### EXCERPTED TEXT
BEGIN
Jin Dong (, born 22 December 1976) is a Chinese actor. He is known for his television roles in Legend of Entrepreneurship (2012), The Disguiser (2015), Candle in the Tomb (2016), Surgeons (2017) and The First Half of My Life (2017).

Career
When he was a teenager, Jin Dong played a supporting role in television series Oriental Businessmen (1995). In 2003, he graduated from Central Drama Academy with a degree in performance.

Jin first gained critics' attention for his performance in the film Autumn Rain (2005), and was nominated for the Best Newcomer award at the Huabiao Awards. The film also won the Gold Award at the Yalta International Film Festival. He has also starred in numerous theater plays such as Sunrise (2008) and Jing Tian Lei (2010) where he played Mao Zedong. In 2012, Jin won the China Golden Lion Award for Drama, the highest honor awarded for theater play. Also in 2012, Jin won the Best Supporting Actor award at the Asia Rainbow TV Awards for his performance in Legend of Entrepreneurship.
END
Satellite object listings:
BEGIN
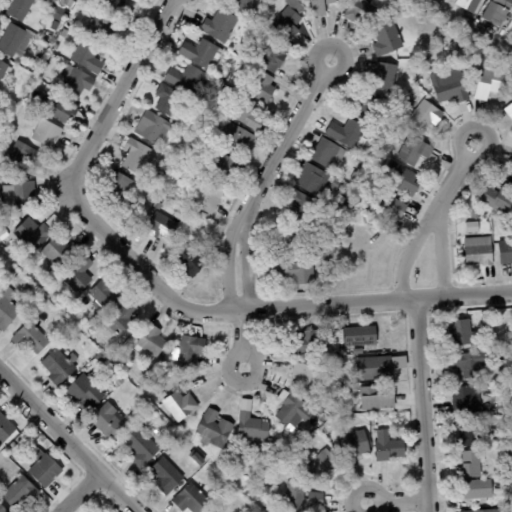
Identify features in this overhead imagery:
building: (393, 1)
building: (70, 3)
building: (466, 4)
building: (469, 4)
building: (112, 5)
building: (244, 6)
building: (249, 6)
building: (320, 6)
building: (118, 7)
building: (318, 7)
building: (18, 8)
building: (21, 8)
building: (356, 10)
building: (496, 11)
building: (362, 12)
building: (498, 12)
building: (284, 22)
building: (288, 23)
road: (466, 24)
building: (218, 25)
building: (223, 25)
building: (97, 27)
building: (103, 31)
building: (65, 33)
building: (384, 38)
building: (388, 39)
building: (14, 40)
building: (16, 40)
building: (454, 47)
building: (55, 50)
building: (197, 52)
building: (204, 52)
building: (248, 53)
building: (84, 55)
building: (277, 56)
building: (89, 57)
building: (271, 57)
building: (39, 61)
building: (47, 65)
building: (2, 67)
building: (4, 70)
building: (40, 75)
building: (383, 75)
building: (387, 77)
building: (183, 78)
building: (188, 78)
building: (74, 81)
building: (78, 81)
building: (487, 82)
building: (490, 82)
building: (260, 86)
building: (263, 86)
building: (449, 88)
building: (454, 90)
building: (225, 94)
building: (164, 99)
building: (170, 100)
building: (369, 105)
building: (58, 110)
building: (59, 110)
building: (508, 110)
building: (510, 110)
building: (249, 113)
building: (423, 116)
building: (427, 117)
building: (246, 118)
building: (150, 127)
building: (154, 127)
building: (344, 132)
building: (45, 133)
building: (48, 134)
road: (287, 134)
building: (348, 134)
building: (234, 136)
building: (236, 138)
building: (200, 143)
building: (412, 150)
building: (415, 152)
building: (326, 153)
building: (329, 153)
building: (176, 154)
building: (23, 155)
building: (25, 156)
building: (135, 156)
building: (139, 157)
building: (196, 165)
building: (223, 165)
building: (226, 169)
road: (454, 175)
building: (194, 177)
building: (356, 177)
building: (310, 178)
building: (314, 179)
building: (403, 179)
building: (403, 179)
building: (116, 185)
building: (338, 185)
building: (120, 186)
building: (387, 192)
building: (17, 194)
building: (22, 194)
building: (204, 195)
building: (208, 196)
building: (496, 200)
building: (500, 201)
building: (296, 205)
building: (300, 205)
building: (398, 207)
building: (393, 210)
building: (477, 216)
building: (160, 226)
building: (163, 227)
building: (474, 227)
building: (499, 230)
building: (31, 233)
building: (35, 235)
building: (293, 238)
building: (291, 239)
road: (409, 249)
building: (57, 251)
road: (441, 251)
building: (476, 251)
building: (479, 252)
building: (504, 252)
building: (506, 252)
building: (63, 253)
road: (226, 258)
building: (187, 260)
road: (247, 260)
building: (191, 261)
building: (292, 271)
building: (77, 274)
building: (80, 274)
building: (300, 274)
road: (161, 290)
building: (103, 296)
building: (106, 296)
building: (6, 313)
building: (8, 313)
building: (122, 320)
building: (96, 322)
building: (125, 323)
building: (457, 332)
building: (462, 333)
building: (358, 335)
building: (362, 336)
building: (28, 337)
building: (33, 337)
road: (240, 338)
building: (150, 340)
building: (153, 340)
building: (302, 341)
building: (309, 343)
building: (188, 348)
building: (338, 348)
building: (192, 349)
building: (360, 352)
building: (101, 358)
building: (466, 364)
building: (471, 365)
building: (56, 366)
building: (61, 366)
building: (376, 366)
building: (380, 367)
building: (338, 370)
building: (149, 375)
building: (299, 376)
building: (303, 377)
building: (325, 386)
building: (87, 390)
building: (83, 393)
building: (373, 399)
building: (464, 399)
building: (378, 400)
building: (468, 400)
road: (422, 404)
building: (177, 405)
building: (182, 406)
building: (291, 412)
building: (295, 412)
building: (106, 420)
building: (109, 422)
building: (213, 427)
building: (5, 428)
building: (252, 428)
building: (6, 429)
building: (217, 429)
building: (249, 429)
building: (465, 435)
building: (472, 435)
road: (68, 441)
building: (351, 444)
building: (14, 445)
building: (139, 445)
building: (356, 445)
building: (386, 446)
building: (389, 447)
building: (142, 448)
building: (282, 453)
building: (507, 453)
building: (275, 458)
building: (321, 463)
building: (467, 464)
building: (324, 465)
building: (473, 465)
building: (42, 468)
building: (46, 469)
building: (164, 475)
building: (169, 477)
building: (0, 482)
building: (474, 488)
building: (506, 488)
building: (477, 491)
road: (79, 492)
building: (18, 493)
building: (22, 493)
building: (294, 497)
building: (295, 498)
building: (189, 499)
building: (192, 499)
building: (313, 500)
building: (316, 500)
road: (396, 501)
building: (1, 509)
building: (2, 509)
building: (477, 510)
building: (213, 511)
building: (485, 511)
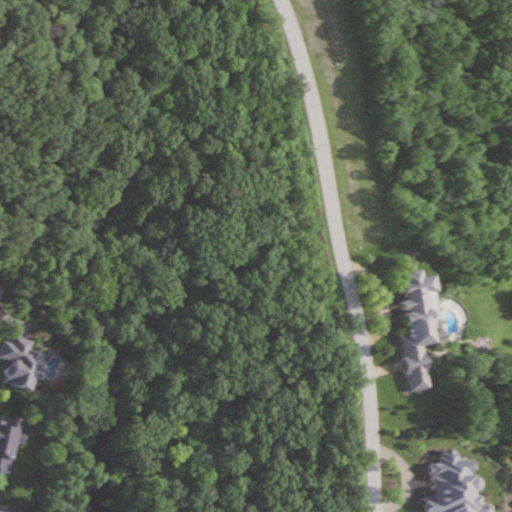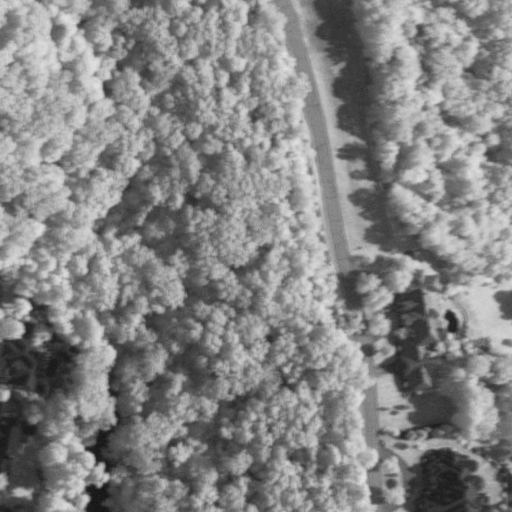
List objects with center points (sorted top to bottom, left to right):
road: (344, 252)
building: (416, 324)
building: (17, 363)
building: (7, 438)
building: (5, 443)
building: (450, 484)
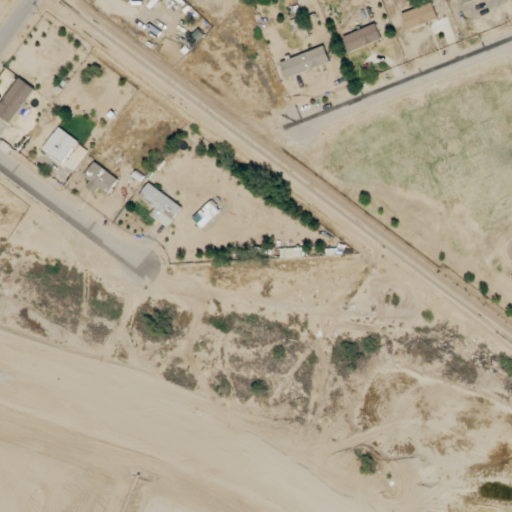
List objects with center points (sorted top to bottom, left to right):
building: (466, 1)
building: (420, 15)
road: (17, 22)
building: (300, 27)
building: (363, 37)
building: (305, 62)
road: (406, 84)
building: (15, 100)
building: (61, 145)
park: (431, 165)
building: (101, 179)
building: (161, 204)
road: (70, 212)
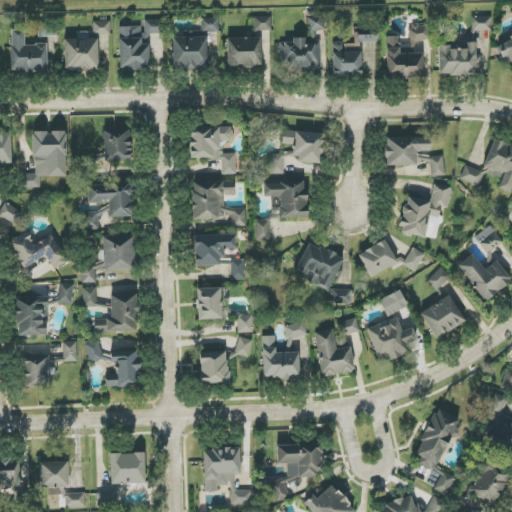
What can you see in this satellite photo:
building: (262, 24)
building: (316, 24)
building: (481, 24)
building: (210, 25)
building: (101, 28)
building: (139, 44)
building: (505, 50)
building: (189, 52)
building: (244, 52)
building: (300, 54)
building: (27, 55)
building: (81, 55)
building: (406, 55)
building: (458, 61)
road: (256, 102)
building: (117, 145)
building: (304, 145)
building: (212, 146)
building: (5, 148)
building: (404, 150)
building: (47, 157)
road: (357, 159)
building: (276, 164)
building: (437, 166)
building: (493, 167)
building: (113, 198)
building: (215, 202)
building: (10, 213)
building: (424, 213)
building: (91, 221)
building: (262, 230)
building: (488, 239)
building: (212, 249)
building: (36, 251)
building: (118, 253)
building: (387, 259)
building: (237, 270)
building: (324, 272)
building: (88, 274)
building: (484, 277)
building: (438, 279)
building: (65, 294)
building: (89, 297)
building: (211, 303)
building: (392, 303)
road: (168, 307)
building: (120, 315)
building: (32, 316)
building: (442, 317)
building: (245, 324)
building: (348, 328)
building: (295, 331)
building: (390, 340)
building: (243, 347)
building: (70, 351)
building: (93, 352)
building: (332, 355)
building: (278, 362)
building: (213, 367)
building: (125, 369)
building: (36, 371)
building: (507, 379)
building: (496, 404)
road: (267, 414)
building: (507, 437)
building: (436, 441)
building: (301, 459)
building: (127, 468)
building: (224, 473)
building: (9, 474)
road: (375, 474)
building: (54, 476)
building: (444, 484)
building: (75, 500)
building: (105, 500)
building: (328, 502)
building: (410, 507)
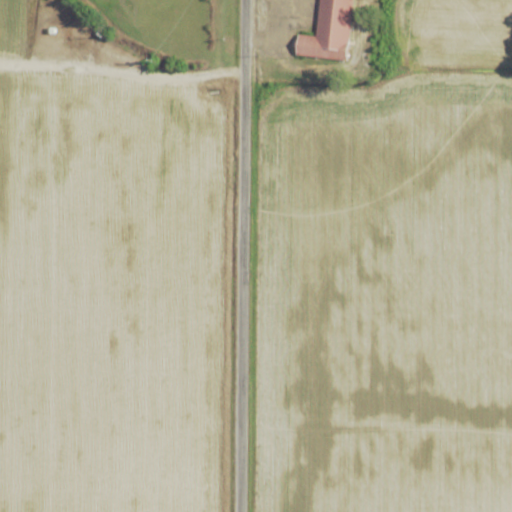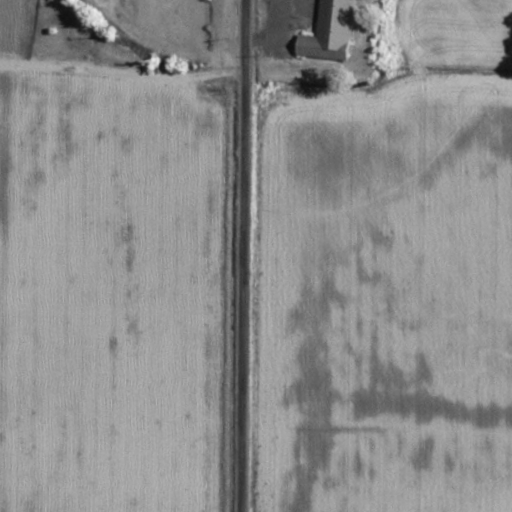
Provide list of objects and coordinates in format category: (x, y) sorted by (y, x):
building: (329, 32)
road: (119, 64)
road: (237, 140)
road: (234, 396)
END
BEGIN
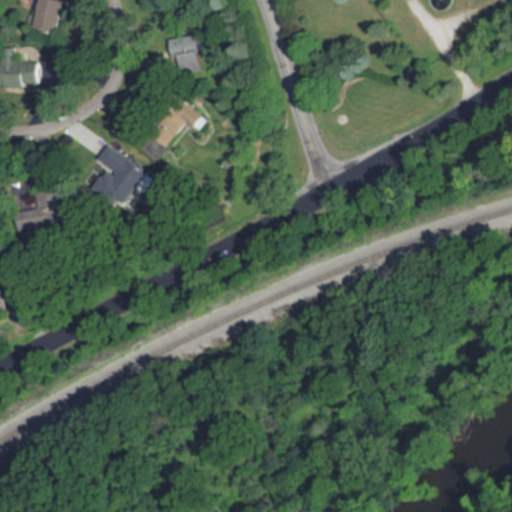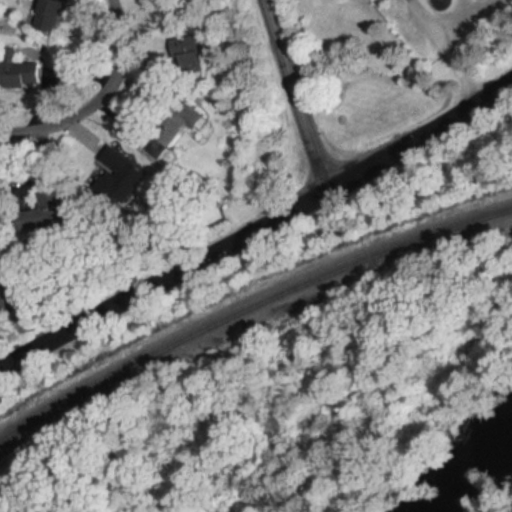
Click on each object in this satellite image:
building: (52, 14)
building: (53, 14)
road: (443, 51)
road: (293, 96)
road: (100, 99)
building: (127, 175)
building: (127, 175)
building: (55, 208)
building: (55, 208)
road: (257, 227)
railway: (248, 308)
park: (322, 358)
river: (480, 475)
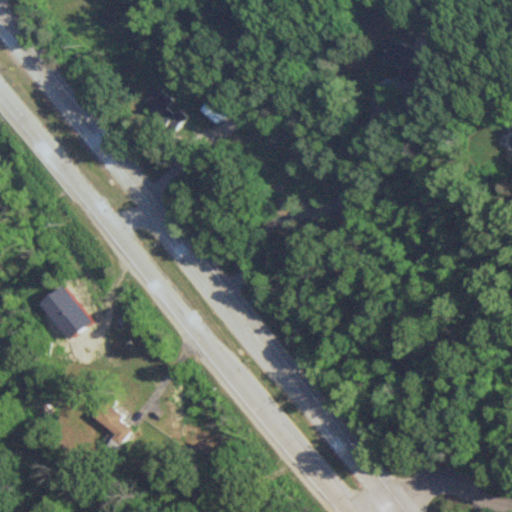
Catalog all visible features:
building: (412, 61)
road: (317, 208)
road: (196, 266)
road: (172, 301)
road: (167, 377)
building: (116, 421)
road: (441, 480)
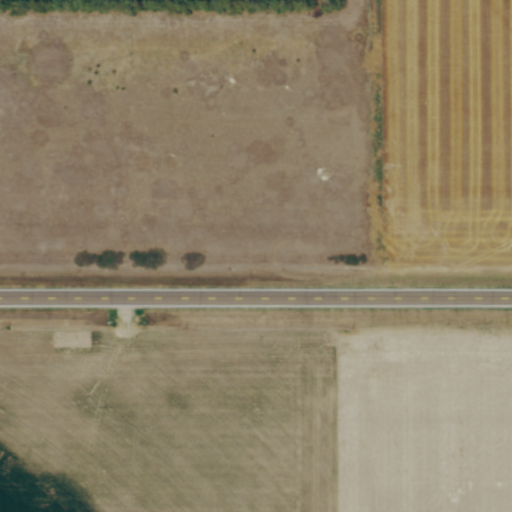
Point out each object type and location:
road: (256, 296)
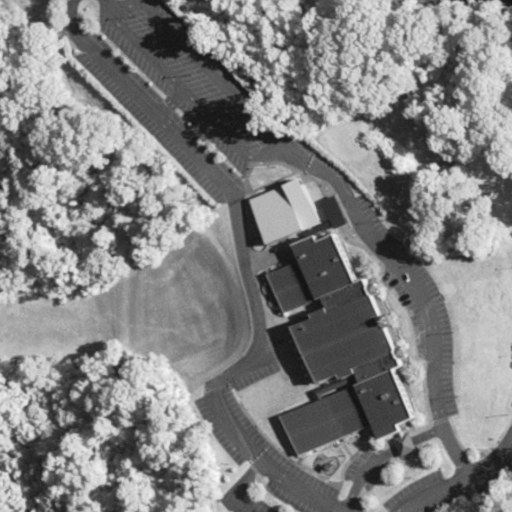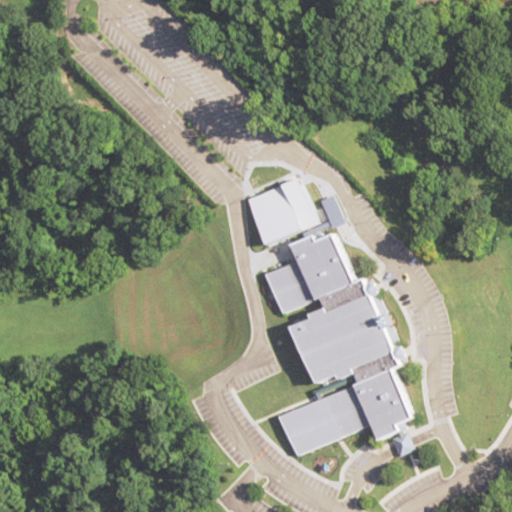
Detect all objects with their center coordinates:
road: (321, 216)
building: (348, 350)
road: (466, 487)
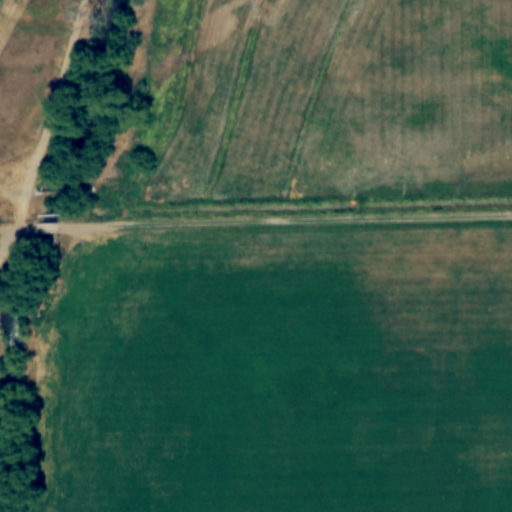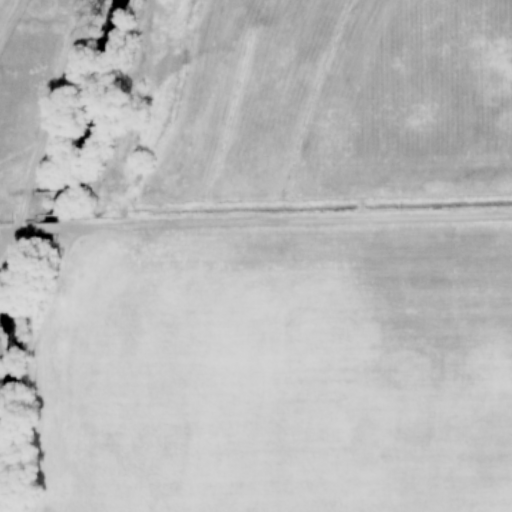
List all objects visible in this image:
END
### AIM OF THE EXERCISE
Repeat the part of the Jin Dong text that begins at the words "Jin Dong (, born" and stops after "degree in performance.". Use only the Jin Dong text for this work.

### RESPONSE
Jin Dong (, born 22 December 1976) is a Chinese actor. He is known for his television roles in Legend of Entrepreneurship (2012), The Disguiser (2015), Candle in the Tomb (2016), Surgeons (2017) and The First Half of My Life (2017).

Career
When he was a teenager, Jin Dong played a supporting role in television series Oriental Businessmen (1995). In 2003, he graduated from Central Drama Academy with a degree in performance.